Asymptotic dispersion for two-dimensional highly heterogeneous permeability fields under temporally fluctuating flow

Temporal fluctuations of water flux have been investigated as a mechanism that strongly enhances transverse dispersion in heterogeneous media. Unfortunately, most results have been obtained by linear stochastic theories on permeability fields of limited variability. Worse, results are inconsistent regarding the impact of fluctuations on longitudinal dispersion, which motivates our work to find the effect of temporal velocity fluctuations on macrodispersion. We perform numerical Monte Carlo simulations for highly variable permeability fields of up to 800 correlation lengths. We find that fluctuations longitudinal to the main flow direction hardly modify macrodispersion because they do not alter the flow lines. Fluctuations transverse to the main flow direction not only increase transverse dispersion, which is well known, but also reduce the longitudinal macrodispersion in a significant and consistent way, which contradicts previous findings.
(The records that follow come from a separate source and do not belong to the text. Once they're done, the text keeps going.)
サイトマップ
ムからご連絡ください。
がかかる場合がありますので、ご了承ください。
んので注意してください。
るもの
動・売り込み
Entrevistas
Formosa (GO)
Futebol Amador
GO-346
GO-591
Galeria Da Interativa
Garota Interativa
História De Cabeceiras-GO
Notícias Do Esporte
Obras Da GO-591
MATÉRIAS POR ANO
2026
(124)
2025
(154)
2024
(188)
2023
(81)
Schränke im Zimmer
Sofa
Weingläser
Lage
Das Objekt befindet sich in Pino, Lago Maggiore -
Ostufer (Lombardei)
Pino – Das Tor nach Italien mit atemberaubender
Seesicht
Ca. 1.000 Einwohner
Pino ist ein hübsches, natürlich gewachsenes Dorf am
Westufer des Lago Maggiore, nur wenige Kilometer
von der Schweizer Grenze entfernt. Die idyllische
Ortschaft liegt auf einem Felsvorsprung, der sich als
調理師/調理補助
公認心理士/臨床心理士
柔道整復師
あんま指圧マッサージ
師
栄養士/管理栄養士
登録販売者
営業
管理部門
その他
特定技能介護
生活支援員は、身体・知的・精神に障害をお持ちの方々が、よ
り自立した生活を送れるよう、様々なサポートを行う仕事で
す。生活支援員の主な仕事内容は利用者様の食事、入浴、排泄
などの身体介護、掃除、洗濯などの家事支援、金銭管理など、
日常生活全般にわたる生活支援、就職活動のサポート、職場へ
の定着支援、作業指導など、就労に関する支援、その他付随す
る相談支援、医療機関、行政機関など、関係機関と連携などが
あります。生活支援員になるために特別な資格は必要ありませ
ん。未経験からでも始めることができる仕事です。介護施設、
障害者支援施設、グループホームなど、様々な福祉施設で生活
The reduction of the longitudinal dispersion is comparable to the increase of transverse dispersion. Most surprisingly, for high heterogeneity, temporal fluctuations cause total (longitudinal plus transverse) macrodispersion to drop with respect to the steady state one. Enhancement of the transverse macrodispersion comes from both the increase of the transverse velocity variability and Lagrangian correlation. Reduction of the longitudinal macrodispersion results from the reduction of the Lagrangian correlation of the longitudinal velocity. That is, temporal fluctuations reduce longitudinal spreading both by breaking the fastest velocity paths on the plume front and by letting solute bypass the low-permeability zones that tend to block or trap the solute in steady state flow conditions.